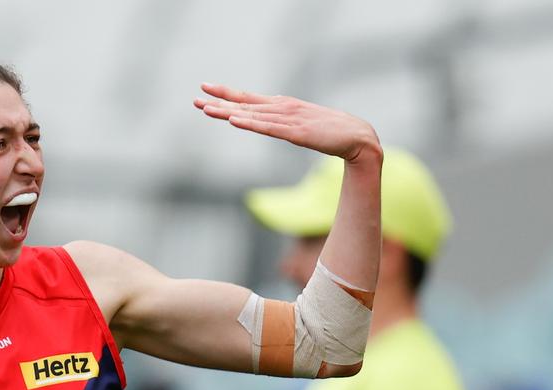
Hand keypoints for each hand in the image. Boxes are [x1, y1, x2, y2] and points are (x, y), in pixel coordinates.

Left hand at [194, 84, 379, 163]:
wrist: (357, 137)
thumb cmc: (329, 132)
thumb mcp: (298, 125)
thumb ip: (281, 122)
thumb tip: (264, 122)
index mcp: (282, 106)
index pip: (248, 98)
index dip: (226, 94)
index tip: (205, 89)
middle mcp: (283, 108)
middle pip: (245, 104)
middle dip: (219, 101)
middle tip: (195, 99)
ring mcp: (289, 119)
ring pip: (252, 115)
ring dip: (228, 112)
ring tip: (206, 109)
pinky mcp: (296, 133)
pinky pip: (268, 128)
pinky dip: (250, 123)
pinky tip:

Problem details: What is the number of lines in the records that hold "pinky"? Give the number by itself.

Output: 4